With Big SQL, we bring something very special to Hadoop that no other technology can. If you were trying to offload data warehouse workloads to Hadoop, we asked ourselves, what would be the one killer feature? Well, what if we could support existing SQL syntax nuances from IBM DB2, IBM PureData System for Analytics powered by Netezza technology and Oracle Database—and all at once? In Big SQL, that kind of support is exactly what we did. You can use the syntax you know already and write queries for Hadoop in just the same way you would write them for your other systems. It unlocks the full potential for SQL on Hadoop, and this step forward is huge for customers using HDP.
Are there other advantages?
Concurrency. The Big SQL engine can handle and coordinate queries even if hundreds of concurrent users are running the most difficult, complex queries. Again, this capability is great for data warehousing workloads in which you will definitely have many users hitting the platform.

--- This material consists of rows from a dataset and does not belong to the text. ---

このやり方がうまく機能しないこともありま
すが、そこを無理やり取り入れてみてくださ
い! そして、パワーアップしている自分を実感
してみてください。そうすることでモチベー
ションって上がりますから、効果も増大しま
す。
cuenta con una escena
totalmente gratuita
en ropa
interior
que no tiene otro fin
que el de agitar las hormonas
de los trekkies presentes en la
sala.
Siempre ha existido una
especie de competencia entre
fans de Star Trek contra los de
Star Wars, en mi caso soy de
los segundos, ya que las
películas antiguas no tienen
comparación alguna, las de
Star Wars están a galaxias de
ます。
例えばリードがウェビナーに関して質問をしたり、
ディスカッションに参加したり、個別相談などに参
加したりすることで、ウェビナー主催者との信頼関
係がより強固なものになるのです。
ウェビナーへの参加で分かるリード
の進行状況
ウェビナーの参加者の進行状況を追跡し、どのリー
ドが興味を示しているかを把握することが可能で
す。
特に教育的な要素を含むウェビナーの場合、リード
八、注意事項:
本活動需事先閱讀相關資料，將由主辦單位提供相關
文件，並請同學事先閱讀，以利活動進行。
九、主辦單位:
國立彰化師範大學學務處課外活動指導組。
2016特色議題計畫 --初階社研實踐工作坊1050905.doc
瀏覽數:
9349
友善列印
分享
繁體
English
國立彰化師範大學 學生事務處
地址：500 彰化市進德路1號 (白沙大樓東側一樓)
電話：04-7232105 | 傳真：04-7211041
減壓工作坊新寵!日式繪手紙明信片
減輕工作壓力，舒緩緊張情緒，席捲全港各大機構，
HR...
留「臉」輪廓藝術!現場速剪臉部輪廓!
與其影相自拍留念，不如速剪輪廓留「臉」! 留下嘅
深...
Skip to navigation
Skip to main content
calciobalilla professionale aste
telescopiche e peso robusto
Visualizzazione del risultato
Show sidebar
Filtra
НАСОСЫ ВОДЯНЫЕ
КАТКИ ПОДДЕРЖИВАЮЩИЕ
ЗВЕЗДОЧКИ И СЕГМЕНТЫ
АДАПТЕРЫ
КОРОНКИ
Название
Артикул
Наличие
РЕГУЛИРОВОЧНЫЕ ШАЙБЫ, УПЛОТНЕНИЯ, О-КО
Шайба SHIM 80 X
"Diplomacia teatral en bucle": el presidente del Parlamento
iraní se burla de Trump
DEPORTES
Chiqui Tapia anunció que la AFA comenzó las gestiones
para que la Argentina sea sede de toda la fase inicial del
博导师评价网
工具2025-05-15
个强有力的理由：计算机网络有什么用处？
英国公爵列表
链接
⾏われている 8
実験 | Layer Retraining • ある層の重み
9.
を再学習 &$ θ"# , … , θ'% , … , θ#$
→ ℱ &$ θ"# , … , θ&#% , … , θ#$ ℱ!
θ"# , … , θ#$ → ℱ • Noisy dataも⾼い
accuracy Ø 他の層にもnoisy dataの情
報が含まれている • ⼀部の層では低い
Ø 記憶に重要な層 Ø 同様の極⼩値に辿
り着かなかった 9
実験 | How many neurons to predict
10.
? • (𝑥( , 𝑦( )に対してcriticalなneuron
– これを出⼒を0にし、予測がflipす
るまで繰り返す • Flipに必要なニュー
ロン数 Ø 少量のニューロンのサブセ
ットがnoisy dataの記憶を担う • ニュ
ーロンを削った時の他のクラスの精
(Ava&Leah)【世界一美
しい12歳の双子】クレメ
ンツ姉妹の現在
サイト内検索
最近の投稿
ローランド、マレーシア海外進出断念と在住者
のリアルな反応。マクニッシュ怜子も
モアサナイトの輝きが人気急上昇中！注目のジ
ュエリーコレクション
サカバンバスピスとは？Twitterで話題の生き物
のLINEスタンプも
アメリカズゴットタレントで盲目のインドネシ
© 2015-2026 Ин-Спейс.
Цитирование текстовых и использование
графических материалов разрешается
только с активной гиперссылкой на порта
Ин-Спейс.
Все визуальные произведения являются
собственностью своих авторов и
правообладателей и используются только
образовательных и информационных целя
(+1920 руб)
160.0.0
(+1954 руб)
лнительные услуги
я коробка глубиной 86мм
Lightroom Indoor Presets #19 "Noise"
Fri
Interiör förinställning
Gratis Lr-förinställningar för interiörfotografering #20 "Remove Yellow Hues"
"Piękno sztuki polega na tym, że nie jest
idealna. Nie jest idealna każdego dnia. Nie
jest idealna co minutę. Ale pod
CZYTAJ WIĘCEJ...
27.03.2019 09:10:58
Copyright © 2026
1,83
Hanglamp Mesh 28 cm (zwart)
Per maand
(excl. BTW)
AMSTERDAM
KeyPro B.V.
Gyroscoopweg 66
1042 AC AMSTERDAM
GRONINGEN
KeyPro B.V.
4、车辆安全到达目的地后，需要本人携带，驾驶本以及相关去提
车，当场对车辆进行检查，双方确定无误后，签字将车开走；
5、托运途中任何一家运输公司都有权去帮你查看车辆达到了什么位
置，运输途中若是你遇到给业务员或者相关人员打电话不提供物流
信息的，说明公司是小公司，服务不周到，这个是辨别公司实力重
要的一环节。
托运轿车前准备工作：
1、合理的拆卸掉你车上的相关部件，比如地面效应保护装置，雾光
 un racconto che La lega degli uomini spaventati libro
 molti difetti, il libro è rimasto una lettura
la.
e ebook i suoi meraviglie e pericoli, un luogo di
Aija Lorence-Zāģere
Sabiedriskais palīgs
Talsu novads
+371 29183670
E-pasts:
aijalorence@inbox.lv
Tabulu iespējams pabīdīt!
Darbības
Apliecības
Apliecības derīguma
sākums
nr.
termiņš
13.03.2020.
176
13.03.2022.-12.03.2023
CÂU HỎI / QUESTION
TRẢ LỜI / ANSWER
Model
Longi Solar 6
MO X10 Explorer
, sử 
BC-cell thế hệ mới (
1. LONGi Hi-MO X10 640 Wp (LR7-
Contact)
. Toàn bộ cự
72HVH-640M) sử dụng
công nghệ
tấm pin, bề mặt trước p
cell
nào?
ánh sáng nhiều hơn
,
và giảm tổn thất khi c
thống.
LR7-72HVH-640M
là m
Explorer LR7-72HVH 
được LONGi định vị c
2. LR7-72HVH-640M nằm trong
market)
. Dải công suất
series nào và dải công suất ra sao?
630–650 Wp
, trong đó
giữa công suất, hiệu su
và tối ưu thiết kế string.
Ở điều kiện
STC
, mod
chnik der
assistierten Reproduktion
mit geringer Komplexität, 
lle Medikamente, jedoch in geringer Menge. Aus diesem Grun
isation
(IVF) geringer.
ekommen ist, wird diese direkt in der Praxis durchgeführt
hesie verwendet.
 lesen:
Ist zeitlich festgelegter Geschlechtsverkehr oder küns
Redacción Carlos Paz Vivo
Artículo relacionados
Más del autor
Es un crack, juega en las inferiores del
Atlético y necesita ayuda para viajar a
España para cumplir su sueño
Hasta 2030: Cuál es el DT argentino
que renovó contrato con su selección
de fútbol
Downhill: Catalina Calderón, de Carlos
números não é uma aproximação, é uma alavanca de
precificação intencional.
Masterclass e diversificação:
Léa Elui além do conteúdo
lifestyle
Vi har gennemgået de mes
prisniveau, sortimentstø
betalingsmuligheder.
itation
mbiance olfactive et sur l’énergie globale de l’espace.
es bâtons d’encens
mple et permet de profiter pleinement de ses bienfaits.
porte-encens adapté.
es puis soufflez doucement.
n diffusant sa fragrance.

Big SQL works exceptionally well in environments where data exceeds available memory. Architecturally, this factor is the only way you can get maximum concurrency, and it’s what Big SQL is built for. And Big SQL makes offloading your data warehouse and giving mainstream users a query-able archive of older data far easier to support additional use cases such as predictive modeling and machine learning—which get more powerful with more data. And because the data is all in Hadoop, data scientists can do whatever they like with it, using whatever tools are best for the job.
Why is Big SQL better than other SQL engines for Hadoop?
Hive got more performance by scaling to more nodes using MapReduce, but just because you can scale to hundreds or thousands of machines to reach your performance objectives doesn’t mean you want to it. I’d rather manage 100 nodes instead of 1,000 nodes, any day. Spark changed how we think about scale-out performance by exploiting in-memory processing, and now you’re seeing the same workloads run faster with fewer nodes using Spark.
But here’s the thing: while everyone (now) is trying to get more performance by exploiting memory, we are going in the opposite direction with Big SQL. This approach is different, so I hope readers are paying attention. Big SQL works exceptionally well in environments where data exceeds available memory. Architecturally, this is the only way you can get maximum concurrency, and this is what Big SQL is built for.
In-memory approaches used by technologies such as Spark SQL are very fast but will have challenges scaling to support many concurrent users running complex SQL. Not to knock Spark SQL, but IBM is a huge contributor to Spark and Spark SQL. But people need to recognize that SQL is a language, not a workload. Big SQL is engineered for warehousing on Hadoop. Spark SQL and Big SQL can be used concurrently for the same data sets on Hadoop because they’re open. Use Spark SQL, Big SQL, and other SQL tools together for what they are good for.
Many customers want to use open source because it is free. Big SQL is not open source, and it isn’t free. What’s your response?
Hadoop and open source aren’t really free. The software is free, but you need to run the software somewhere, and you need people to make it work. The time to make it work the way you want also isn’t free. When you want support for a Hadoop distribution, you don’t pay for the software, but you probably pay for support on a subscription basis. So Big SQL is available on a subscription basis too, for those who prefer subscribing to the tool. Paying on a month-to-month basis costs less only for as long as you get value for it.
Nevertheless, many users are starting with small- to medium-sized Hadoop clusters. As they get more SQL workloads and users, they find themselves adding nodes very quickly. Big SQL is comfortably five-to-ten times faster than Hive for complex queries, which means you can get more done with fewer nodes. So an investment in Big SQL could mean a dramatic reduction in your overall TCO for Hadoop. Big SQL isn’t free, but what if it could save you money in the end?